When it’s deployed as a stealth operation to catch employees off guard—with in-store personnel feeling like they’re on an opposing team—retailers damage the brand culture and employee morale (which, as you might expect, does little to improve the customer experience).
They misunderstand what drives satisfaction.
What does it mean to “satisfy” a customer? This is one of the most important questions every retailer must get right.
A client of ours has grown his company from 230 stores to 2400 stores in a few short years by focusing on just two measures: comp sales (today versus one year ago) and the customer satisfaction score. This CEO understands what our experience in every retail category proves: Sales growth correlates directly to customer satisfaction.
This might seem an obvious point. But what drives satisfaction is widely misunderstood.
It all boils down to meeting basic needs first. By emphasizing both store conditions and customer engagement (with the goal of making shopping easy, enjoyable, and successful), store managers and associates make sure the customer is taken care of and his/her mission is accomplished. This is the real revenue driver—not the cheery cheerleader persona many store managers assume secret shoppers are looking for.
They make it all about the money.
Tying the program solely to employee reviews and bonuses—in other words, making it punitive—can lead to trouble. If the threat of a low score hangs over them, store managers will stay fixated on the score. They’ll pick apart mystery shoppers’ reports and constantly argue for points instead of focusing on how to use the data to improve the in-store environment.
These are just some of the reasons mystery shopping programs fail. We’ll reveal the rest—and show you how to implement a winning program that brings huge revenue gains. Click here to download our free eGuide, Mystery Shopping 101: Best Practices for Program Success.
Your Mystery Shopping Checklist: Do These 5 Things (Well)
To ensure your mystery shopping program meets the highest standards—and to keep the positive energy flowing—you need a solid foundation for the launch and an ongoing investment in the program’s success.
1. “Brand” the program.
Tie the program into this year’s theme or your brand’s cultural terminology. This is the language your employees speak fluently. The more resonant the program, the more enthusiastically your in-store teams will work to make it a success.
2. Keep the program top of mind, at all times.

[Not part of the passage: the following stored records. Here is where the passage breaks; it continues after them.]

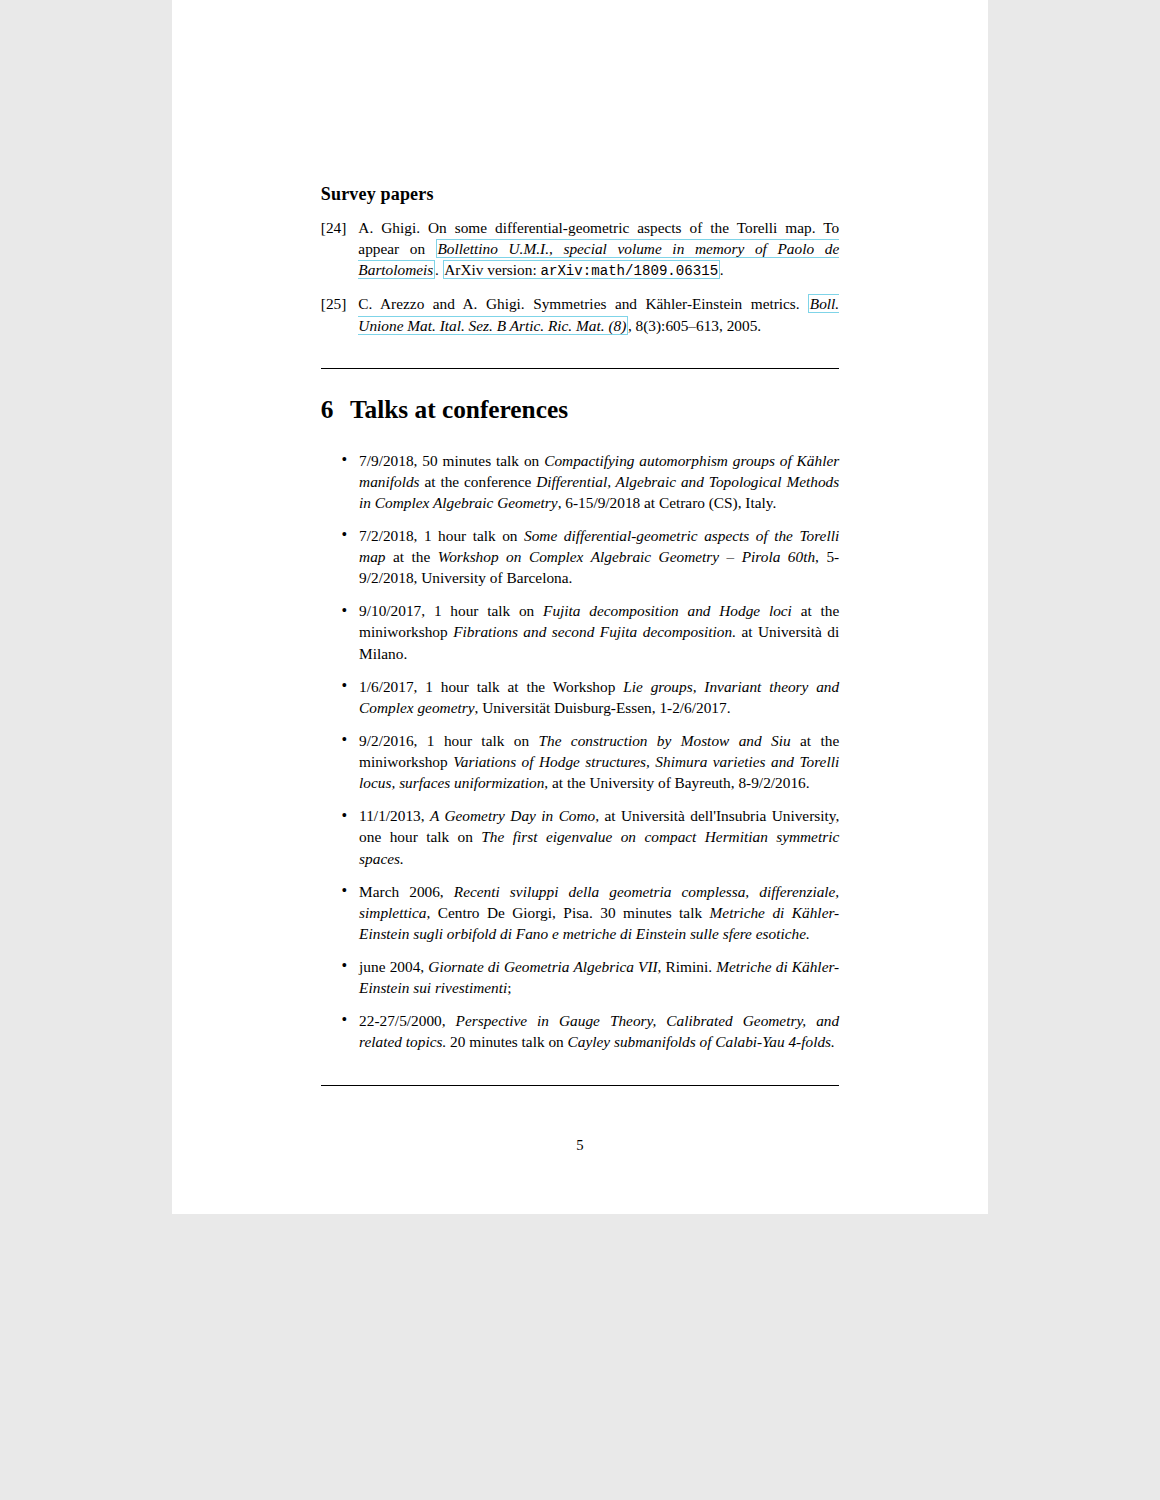Survey papers
[24] A. Ghigi. On some differential-geometric aspects of the Torelli map. To appear on Bollettino U.M.I., special volume in memory of Paolo de Bartolomeis. ArXiv version: arXiv:math/1809.06315.
[25] C. Arezzo and A. Ghigi. Symmetries and Kähler-Einstein metrics. Boll. Unione Mat. Ital. Sez. B Artic. Ric. Mat. (8), 8(3):605–613, 2005.
6 Talks at conferences
7/9/2018, 50 minutes talk on Compactifying automorphism groups of Kähler manifolds at the conference Differential, Algebraic and Topological Methods in Complex Algebraic Geometry, 6-15/9/2018 at Cetraro (CS), Italy.
7/2/2018, 1 hour talk on Some differential-geometric aspects of the Torelli map at the Workshop on Complex Algebraic Geometry – Pirola 60th, 5-9/2/2018, University of Barcelona.
9/10/2017, 1 hour talk on Fujita decomposition and Hodge loci at the miniworkshop Fibrations and second Fujita decomposition. at Università di Milano.
1/6/2017, 1 hour talk at the Workshop Lie groups, Invariant theory and Complex geometry, Universität Duisburg-Essen, 1-2/6/2017.
9/2/2016, 1 hour talk on The construction by Mostow and Siu at the miniworkshop Variations of Hodge structures, Shimura varieties and Torelli locus, surfaces uniformization, at the University of Bayreuth, 8-9/2/2016.
11/1/2013, A Geometry Day in Como, at Università dell'Insubria University, one hour talk on The first eigenvalue on compact Hermitian symmetric spaces.
March 2006, Recenti sviluppi della geometria complessa, differenziale, simplettica, Centro De Giorgi, Pisa. 30 minutes talk Metriche di Kähler-Einstein sugli orbifold di Fano e metriche di Einstein sulle sfere esotiche.
june 2004, Giornate di Geometria Algebrica VII, Rimini. Metriche di Kähler-Einstein sui rivestimenti;
22-27/5/2000, Perspective in Gauge Theory, Calibrated Geometry, and related topics. 20 minutes talk on Cayley submanifolds of Calabi-Yau 4-folds.
5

Senior management must communicate the purpose and expectations of the program repeatedly and consistently. Their ownership and leadership of the program speak volumes to employees at all levels of the organization.
3. Step through the shop.
As company leaders visit individual stores, they should walk through the results of the mystery shop on the sales floor. Get a firsthand feel for what the secret shoppers are reporting, and look to identify the opportunities and challenges for a particular store based on program results.
4. In the event of a low score, kick into high gear.
Be ready to respond to a low score with a store-level action plan that identifies and corrects the causes of poor performance.
5. Update the program and survey as needed.
Your mystery shopping program must always reflect what’s happening in the company. Revisit the questionnaire on a regular basis, and make sure you’re measuring the right things.
Success Is Rooted in a Supportive Culture
To bring game-changing improvements and revenue growth, a mystery shopping program needs a corporate culture that supports it. All employees must understand the purpose and value of the program, and there should be no daylight between the C-suite and the sales floor.